What you return should be every line below, word for word, and none of the images.

* SOURCE DATA *

• • • •

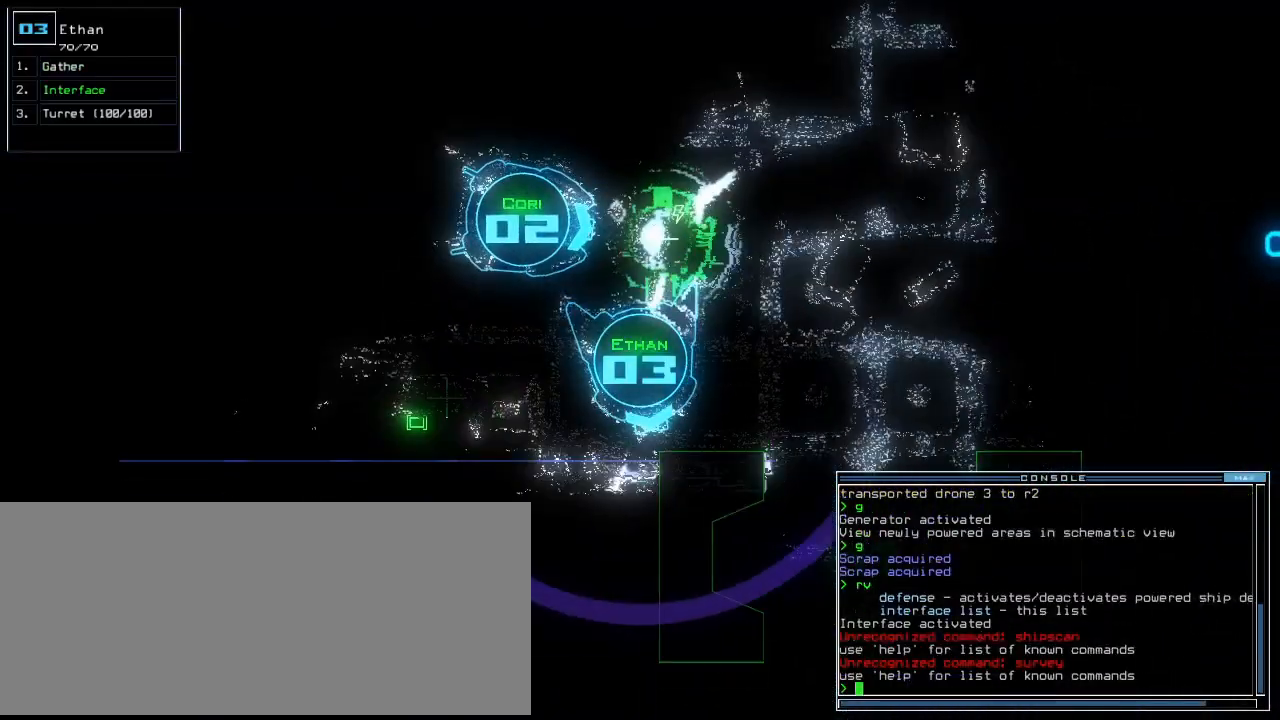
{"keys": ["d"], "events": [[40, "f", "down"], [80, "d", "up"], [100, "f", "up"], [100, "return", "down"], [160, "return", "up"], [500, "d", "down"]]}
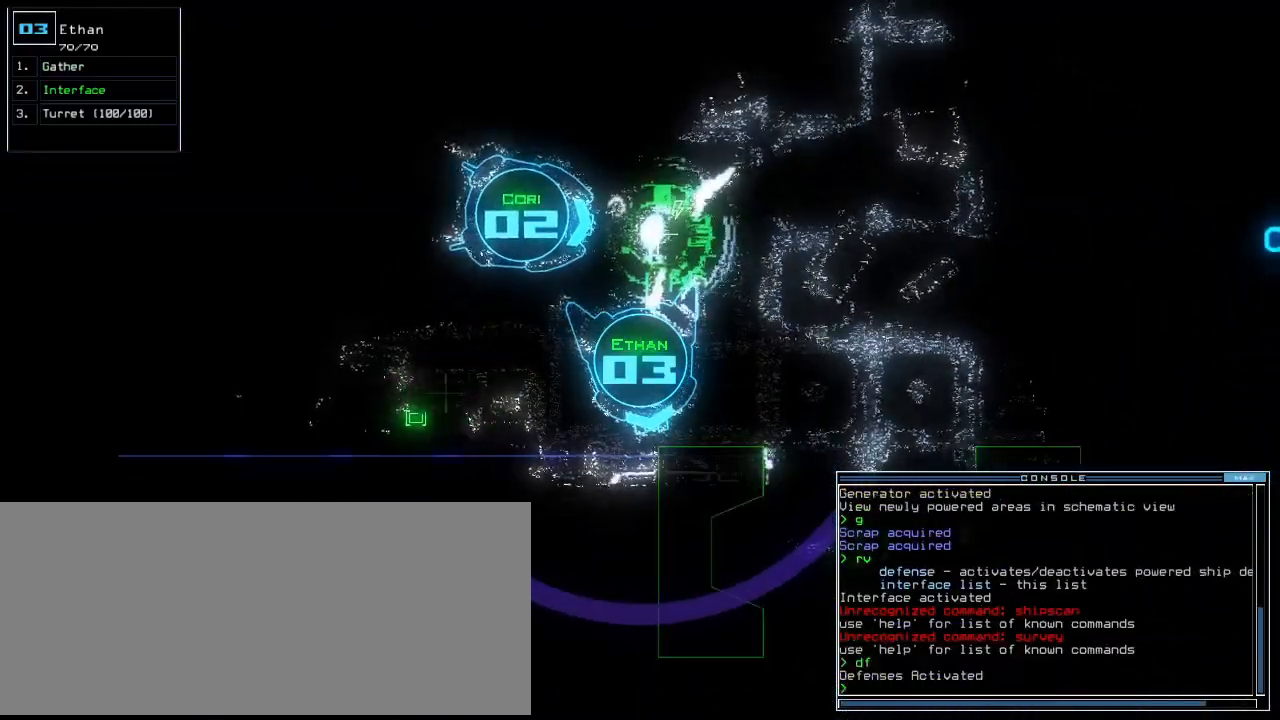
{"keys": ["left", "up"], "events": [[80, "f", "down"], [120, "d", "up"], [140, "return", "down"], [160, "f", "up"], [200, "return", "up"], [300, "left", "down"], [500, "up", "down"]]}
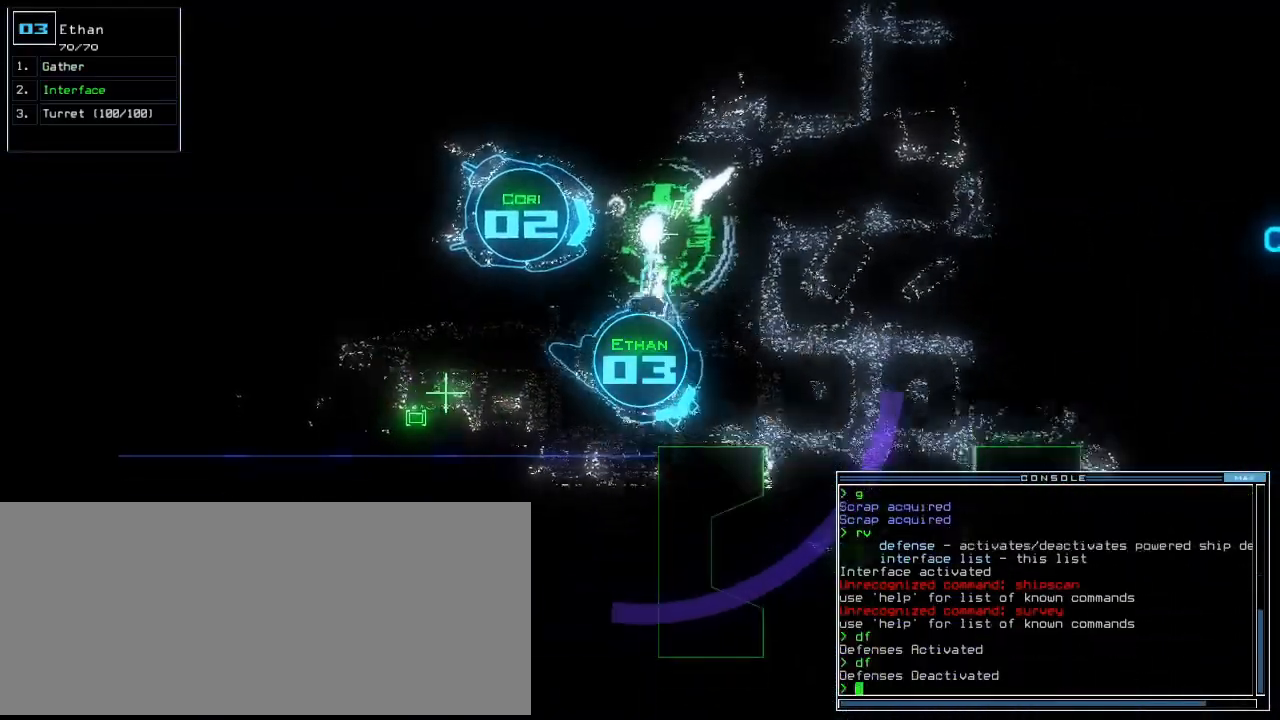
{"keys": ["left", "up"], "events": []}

• • • •

* RESULT OF THE EXERCISE *
{"keys": ["d"], "events": [[40, "f", "down"], [80, "d", "up"], [100, "f", "up"], [100, "return", "down"], [160, "return", "up"], [500, "d", "down"]]}
{"keys": ["left", "up"], "events": [[80, "f", "down"], [120, "d", "up"], [140, "return", "down"], [160, "f", "up"], [200, "return", "up"], [300, "left", "down"], [500, "up", "down"]]}
{"keys": ["left", "up"], "events": []}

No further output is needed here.